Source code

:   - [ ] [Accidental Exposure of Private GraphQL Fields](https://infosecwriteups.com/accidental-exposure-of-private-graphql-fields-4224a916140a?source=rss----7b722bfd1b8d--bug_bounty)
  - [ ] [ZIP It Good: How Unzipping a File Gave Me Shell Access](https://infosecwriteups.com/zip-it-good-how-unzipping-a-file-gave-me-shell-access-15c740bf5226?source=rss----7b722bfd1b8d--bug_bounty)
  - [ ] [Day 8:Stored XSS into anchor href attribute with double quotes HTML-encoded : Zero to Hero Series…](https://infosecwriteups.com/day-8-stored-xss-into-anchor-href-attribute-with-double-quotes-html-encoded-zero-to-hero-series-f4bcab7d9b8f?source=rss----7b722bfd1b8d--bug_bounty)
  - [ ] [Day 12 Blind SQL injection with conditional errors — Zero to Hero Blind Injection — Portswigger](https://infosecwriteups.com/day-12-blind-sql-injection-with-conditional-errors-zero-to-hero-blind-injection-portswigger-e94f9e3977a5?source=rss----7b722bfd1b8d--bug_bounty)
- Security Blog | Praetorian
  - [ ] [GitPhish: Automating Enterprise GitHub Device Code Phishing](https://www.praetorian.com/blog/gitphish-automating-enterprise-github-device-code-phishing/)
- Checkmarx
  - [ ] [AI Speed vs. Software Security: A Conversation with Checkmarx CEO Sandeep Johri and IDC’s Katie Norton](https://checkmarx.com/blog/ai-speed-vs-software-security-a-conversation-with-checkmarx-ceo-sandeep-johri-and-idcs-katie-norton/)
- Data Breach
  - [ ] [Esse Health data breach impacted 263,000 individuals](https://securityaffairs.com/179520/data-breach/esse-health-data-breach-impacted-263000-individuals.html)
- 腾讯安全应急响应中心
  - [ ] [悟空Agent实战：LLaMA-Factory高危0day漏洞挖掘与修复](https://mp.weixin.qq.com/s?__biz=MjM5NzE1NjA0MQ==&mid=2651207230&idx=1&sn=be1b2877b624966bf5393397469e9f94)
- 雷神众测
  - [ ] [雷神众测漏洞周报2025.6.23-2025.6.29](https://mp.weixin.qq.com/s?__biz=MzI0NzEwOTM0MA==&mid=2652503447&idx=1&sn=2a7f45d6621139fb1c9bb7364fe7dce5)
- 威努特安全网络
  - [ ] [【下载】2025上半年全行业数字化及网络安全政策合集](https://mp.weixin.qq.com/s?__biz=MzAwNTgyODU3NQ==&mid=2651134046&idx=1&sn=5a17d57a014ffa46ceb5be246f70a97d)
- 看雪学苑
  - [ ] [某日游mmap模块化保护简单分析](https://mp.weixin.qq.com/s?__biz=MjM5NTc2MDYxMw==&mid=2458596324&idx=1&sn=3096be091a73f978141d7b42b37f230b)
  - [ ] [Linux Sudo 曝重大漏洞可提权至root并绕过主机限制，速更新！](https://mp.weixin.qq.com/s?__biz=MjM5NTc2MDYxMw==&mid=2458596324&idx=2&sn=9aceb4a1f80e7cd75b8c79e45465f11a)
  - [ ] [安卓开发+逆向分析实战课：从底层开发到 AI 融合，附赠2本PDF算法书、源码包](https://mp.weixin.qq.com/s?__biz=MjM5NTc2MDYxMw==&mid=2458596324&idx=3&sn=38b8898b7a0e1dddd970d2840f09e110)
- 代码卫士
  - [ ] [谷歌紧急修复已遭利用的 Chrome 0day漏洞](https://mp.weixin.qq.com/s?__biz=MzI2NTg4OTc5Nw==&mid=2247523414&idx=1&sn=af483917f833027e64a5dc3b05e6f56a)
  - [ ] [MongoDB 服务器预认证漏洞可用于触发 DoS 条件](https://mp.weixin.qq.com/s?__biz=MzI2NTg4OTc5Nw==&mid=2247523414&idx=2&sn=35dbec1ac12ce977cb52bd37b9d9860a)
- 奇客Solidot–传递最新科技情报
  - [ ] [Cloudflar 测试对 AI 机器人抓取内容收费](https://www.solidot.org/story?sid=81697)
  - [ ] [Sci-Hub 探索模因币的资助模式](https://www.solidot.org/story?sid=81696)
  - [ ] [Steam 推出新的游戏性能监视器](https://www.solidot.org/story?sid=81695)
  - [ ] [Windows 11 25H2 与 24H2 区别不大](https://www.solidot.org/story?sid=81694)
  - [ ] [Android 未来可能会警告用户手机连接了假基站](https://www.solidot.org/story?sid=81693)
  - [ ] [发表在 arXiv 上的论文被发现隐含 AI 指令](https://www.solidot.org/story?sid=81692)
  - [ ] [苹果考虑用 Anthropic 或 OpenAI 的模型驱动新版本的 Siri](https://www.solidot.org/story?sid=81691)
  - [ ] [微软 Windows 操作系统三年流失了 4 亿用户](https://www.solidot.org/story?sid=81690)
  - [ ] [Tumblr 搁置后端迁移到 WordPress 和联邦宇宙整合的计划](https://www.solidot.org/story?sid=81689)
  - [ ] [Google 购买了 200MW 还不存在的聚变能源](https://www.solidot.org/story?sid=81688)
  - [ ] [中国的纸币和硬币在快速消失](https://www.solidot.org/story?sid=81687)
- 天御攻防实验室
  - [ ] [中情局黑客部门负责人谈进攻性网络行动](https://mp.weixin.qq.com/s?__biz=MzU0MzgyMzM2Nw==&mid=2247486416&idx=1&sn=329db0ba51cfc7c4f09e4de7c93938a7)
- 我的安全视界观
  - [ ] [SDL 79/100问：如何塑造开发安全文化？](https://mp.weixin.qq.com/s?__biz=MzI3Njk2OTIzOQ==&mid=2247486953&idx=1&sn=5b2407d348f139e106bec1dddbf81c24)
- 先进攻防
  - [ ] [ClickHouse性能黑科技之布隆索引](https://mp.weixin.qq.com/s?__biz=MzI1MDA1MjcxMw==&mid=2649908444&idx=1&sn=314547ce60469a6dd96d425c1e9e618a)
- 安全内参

#####

▸ TASK PROMPT:
Make a word-for-word copy of the records.

▸ EXERCISE OUTPUT:
Source code

:   - [ ] [Accidental Exposure of Private GraphQL Fields](https://infosecwriteups.com/accidental-exposure-of-private-graphql-fields-4224a916140a?source=rss----7b722bfd1b8d--bug_bounty)
  - [ ] [ZIP It Good: How Unzipping a File Gave Me Shell Access](https://infosecwriteups.com/zip-it-good-how-unzipping-a-file-gave-me-shell-access-15c740bf5226?source=rss----7b722bfd1b8d--bug_bounty)
  - [ ] [Day 8:Stored XSS into anchor href attribute with double quotes HTML-encoded : Zero to Hero Series…](https://infosecwriteups.com/day-8-stored-xss-into-anchor-href-attribute-with-double-quotes-html-encoded-zero-to-hero-series-f4bcab7d9b8f?source=rss----7b722bfd1b8d--bug_bounty)
  - [ ] [Day 12 Blind SQL injection with conditional errors — Zero to Hero Blind Injection — Portswigger](https://infosecwriteups.com/day-12-blind-sql-injection-with-conditional-errors-zero-to-hero-blind-injection-portswigger-e94f9e3977a5?source=rss----7b722bfd1b8d--bug_bounty)
- Security Blog | Praetorian
  - [ ] [GitPhish: Automating Enterprise GitHub Device Code Phishing](https://www.praetorian.com/blog/gitphish-automating-enterprise-github-device-code-phishing/)
- Checkmarx
  - [ ] [AI Speed vs. Software Security: A Conversation with Checkmarx CEO Sandeep Johri and IDC’s Katie Norton](https://checkmarx.com/blog/ai-speed-vs-software-security-a-conversation-with-checkmarx-ceo-sandeep-johri-and-idcs-katie-norton/)
- Data Breach
  - [ ] [Esse Health data breach impacted 263,000 individuals](https://securityaffairs.com/179520/data-breach/esse-health-data-breach-impacted-263000-individuals.html)
- 腾讯安全应急响应中心
  - [ ] [悟空Agent实战：LLaMA-Factory高危0day漏洞挖掘与修复](https://mp.weixin.qq.com/s?__biz=MjM5NzE1NjA0MQ==&mid=2651207230&idx=1&sn=be1b2877b624966bf5393397469e9f94)
- 雷神众测
  - [ ] [雷神众测漏洞周报2025.6.23-2025.6.29](https://mp.weixin.qq.com/s?__biz=MzI0NzEwOTM0MA==&mid=2652503447&idx=1&sn=2a7f45d6621139fb1c9bb7364fe7dce5)
- 威努特安全网络
  - [ ] [【下载】2025上半年全行业数字化及网络安全政策合集](https://mp.weixin.qq.com/s?__biz=MzAwNTgyODU3NQ==&mid=2651134046&idx=1&sn=5a17d57a014ffa46ceb5be246f70a97d)
- 看雪学苑
  - [ ] [某日游mmap模块化保护简单分析](https://mp.weixin.qq.com/s?__biz=MjM5NTc2MDYxMw==&mid=2458596324&idx=1&sn=3096be091a73f978141d7b42b37f230b)
  - [ ] [Linux Sudo 曝重大漏洞可提权至root并绕过主机限制，速更新！](https://mp.weixin.qq.com/s?__biz=MjM5NTc2MDYxMw==&mid=2458596324&idx=2&sn=9aceb4a1f80e7cd75b8c79e45465f11a)
  - [ ] [安卓开发+逆向分析实战课：从底层开发到 AI 融合，附赠2本PDF算法书、源码包](https://mp.weixin.qq.com/s?__biz=MjM5NTc2MDYxMw==&mid=2458596324&idx=3&sn=38b8898b7a0e1dddd970d2840f09e110)
- 代码卫士
  - [ ] [谷歌紧急修复已遭利用的 Chrome 0day漏洞](https://mp.weixin.qq.com/s?__biz=MzI2NTg4OTc5Nw==&mid=2247523414&idx=1&sn=af483917f833027e64a5dc3b05e6f56a)
  - [ ] [MongoDB 服务器预认证漏洞可用于触发 DoS 条件](https://mp.weixin.qq.com/s?__biz=MzI2NTg4OTc5Nw==&mid=2247523414&idx=2&sn=35dbec1ac12ce977cb52bd37b9d9860a)
- 奇客Solidot–传递最新科技情报
  - [ ] [Cloudflar 测试对 AI 机器人抓取内容收费](https://www.solidot.org/story?sid=81697)
  - [ ] [Sci-Hub 探索模因币的资助模式](https://www.solidot.org/story?sid=81696)
  - [ ] [Steam 推出新的游戏性能监视器](https://www.solidot.org/story?sid=81695)
  - [ ] [Windows 11 25H2 与 24H2 区别不大](https://www.solidot.org/story?sid=81694)
  - [ ] [Android 未来可能会警告用户手机连接了假基站](https://www.solidot.org/story?sid=81693)
  - [ ] [发表在 arXiv 上的论文被发现隐含 AI 指令](https://www.solidot.org/story?sid=81692)
  - [ ] [苹果考虑用 Anthropic 或 OpenAI 的模型驱动新版本的 Siri](https://www.solidot.org/story?sid=81691)
  - [ ] [微软 Windows 操作系统三年流失了 4 亿用户](https://www.solidot.org/story?sid=81690)
  - [ ] [Tumblr 搁置后端迁移到 WordPress 和联邦宇宙整合的计划](https://www.solidot.org/story?sid=81689)
  - [ ] [Google 购买了 200MW 还不存在的聚变能源](https://www.solidot.org/story?sid=81688)
  - [ ] [中国的纸币和硬币在快速消失](https://www.solidot.org/story?sid=81687)
- 天御攻防实验室
  - [ ] [中情局黑客部门负责人谈进攻性网络行动](https://mp.weixin.qq.com/s?__biz=MzU0MzgyMzM2Nw==&mid=2247486416&idx=1&sn=329db0ba51cfc7c4f09e4de7c93938a7)
- 我的安全视界观
  - [ ] [SDL 79/100问：如何塑造开发安全文化？](https://mp.weixin.qq.com/s?__biz=MzI3Njk2OTIzOQ==&mid=2247486953&idx=1&sn=5b2407d348f139e106bec1dddbf81c24)
- 先进攻防
  - [ ] [ClickHouse性能黑科技之布隆索引](https://mp.weixin.qq.com/s?__biz=MzI1MDA1MjcxMw==&mid=2649908444&idx=1&sn=314547ce60469a6dd96d425c1e9e618a)
- 安全内参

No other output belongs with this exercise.